• [Dataset]:

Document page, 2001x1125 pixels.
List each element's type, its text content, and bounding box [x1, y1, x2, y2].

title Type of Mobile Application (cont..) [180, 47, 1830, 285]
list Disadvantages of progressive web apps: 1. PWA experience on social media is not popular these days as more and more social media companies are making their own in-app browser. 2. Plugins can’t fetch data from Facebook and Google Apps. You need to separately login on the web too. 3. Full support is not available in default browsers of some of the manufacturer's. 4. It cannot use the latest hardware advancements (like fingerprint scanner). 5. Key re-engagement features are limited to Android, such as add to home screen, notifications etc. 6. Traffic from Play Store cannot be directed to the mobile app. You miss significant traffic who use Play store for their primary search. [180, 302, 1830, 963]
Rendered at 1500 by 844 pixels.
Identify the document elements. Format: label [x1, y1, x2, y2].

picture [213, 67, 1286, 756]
--
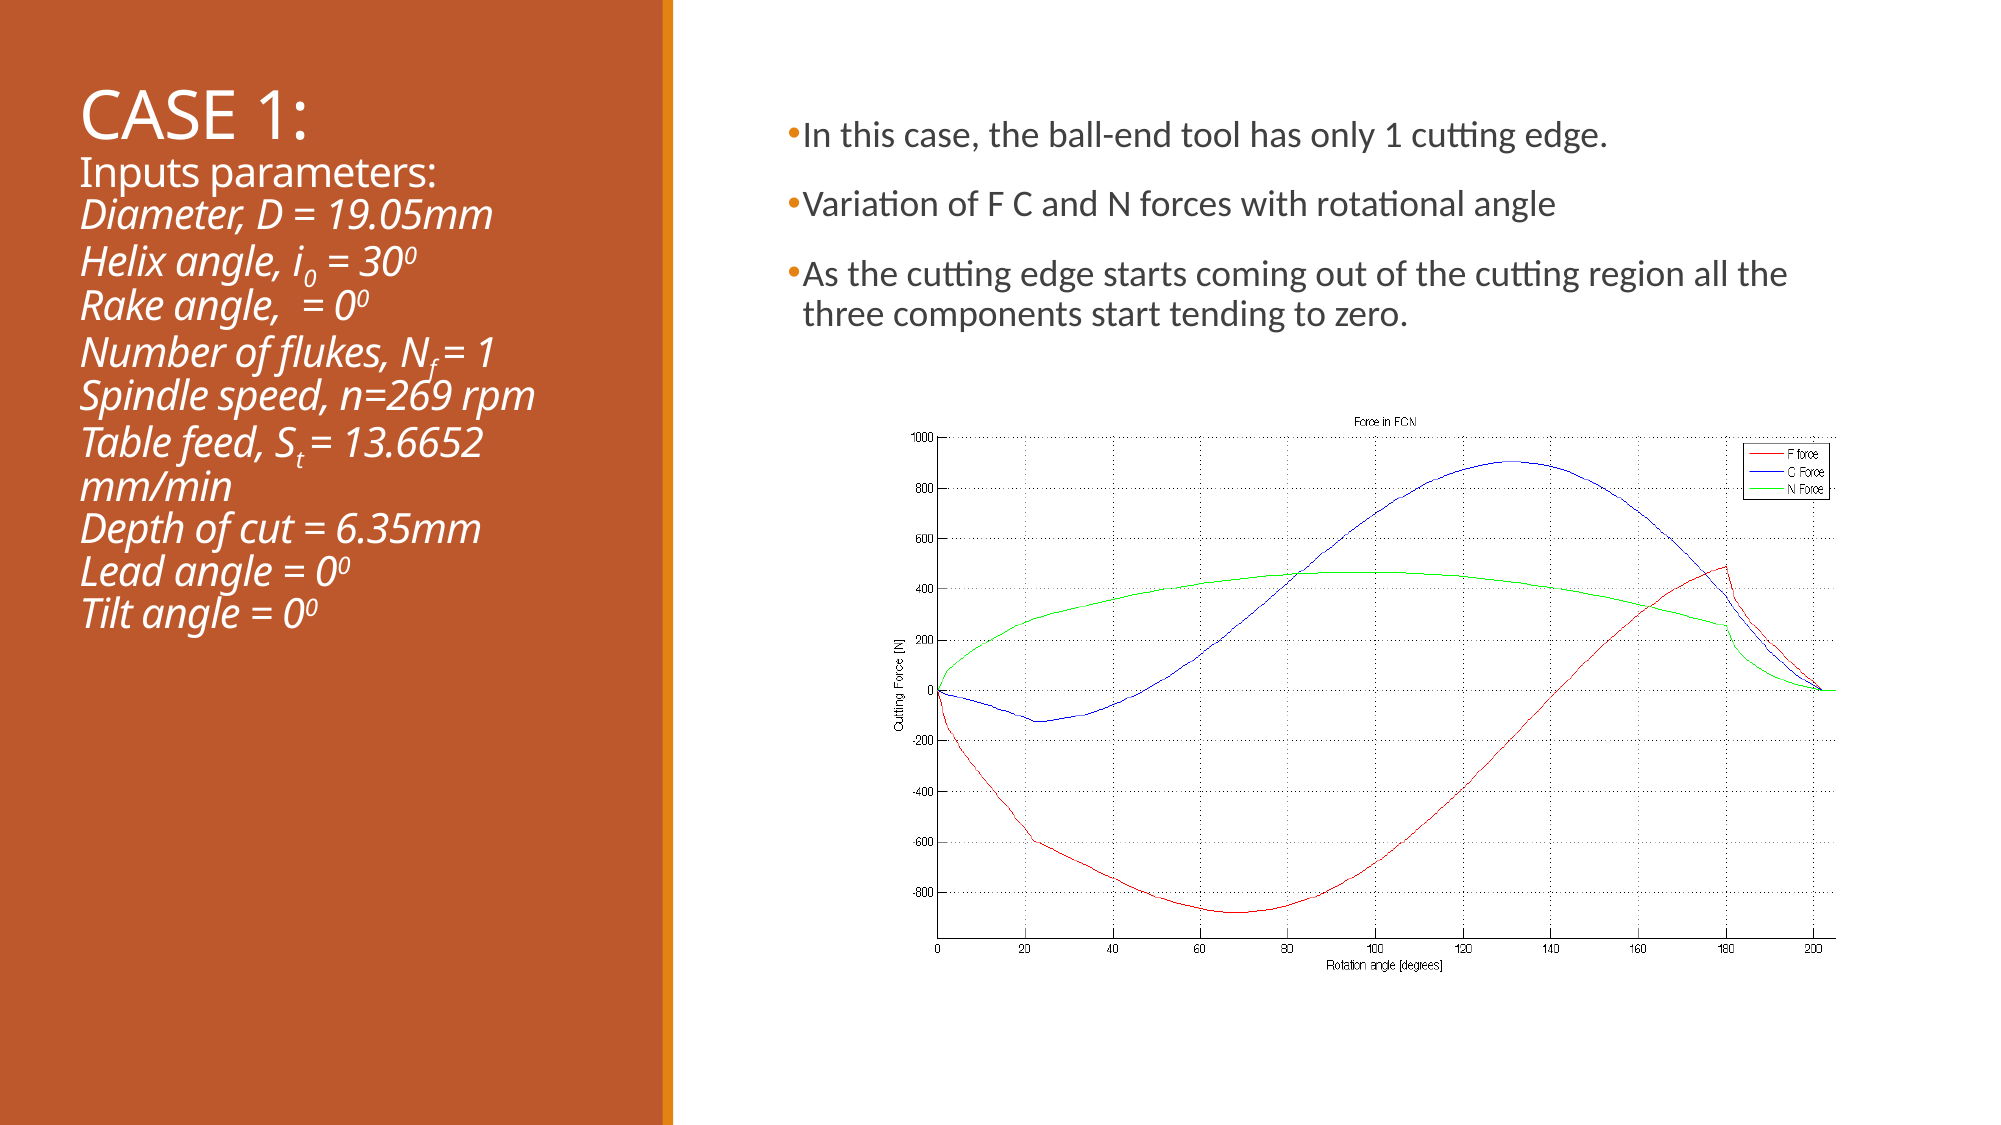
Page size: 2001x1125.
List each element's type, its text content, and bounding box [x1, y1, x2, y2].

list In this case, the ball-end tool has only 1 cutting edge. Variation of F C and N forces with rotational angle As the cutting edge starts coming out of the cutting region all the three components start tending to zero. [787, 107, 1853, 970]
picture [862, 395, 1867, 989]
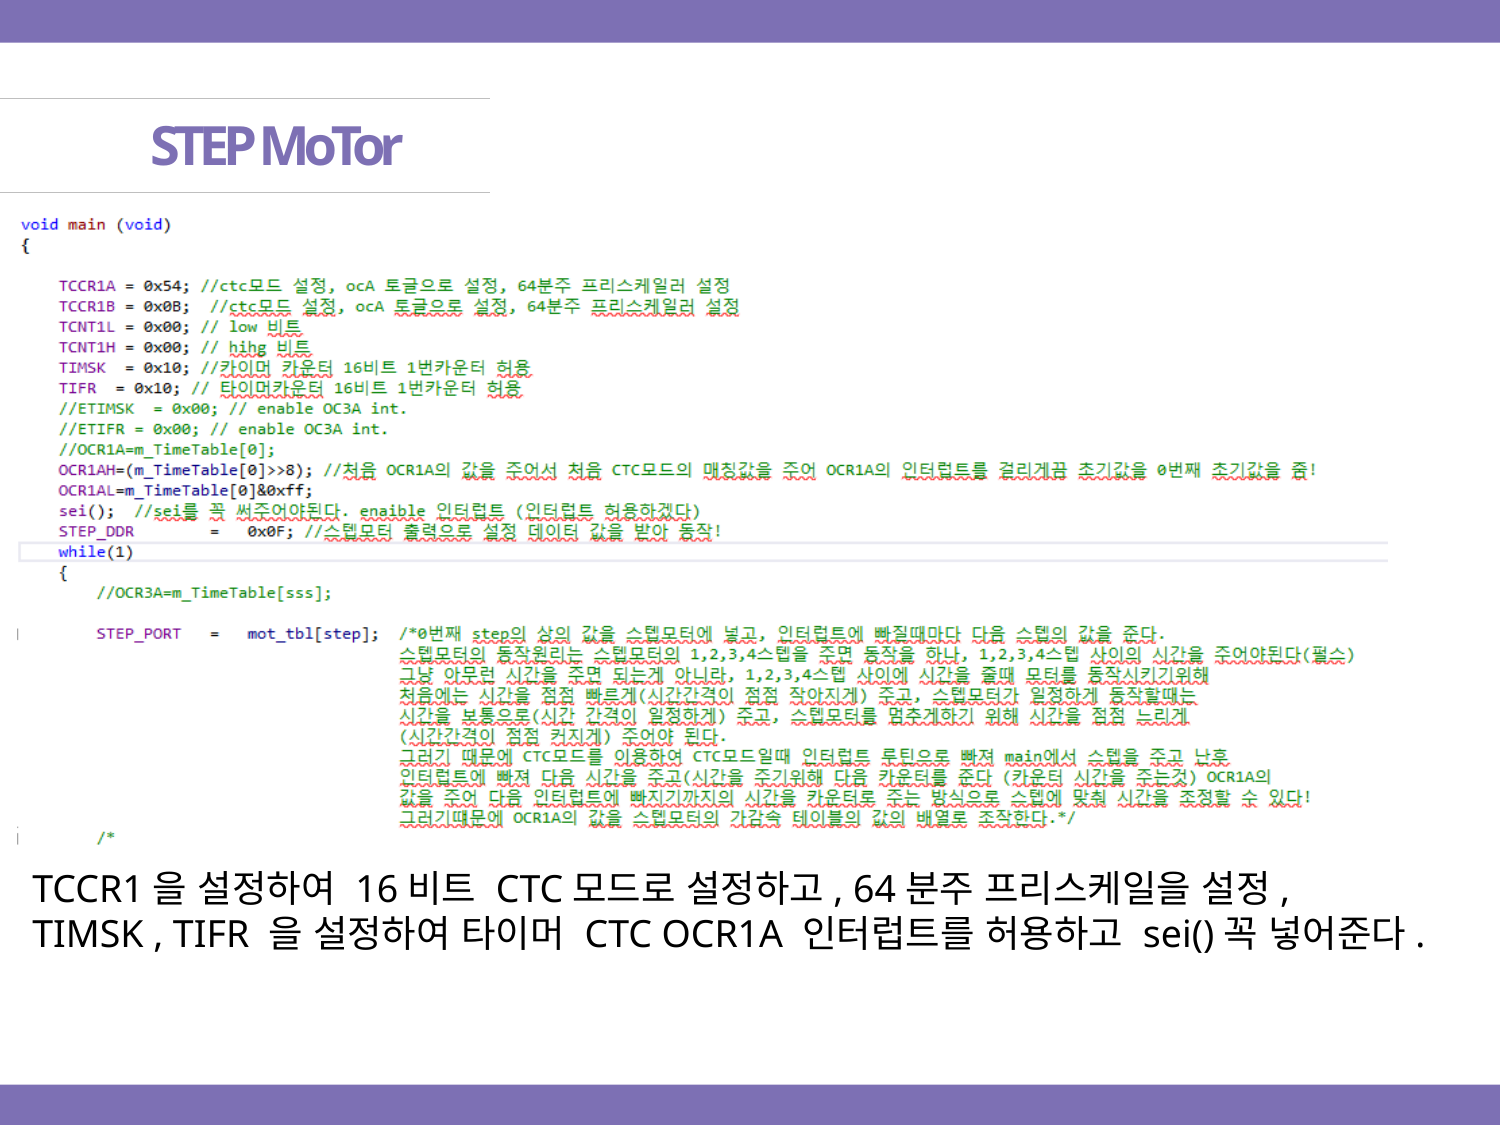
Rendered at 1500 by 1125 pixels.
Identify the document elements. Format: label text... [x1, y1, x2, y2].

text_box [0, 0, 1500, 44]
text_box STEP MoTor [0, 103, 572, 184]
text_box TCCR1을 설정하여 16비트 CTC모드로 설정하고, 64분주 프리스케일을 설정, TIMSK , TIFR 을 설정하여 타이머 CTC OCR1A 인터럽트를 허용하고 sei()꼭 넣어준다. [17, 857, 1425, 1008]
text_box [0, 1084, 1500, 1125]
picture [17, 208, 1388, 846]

• [Exercise objective]: For the string "pixels", count every line of the material where it appears and state only the count.

• [Output below]: 3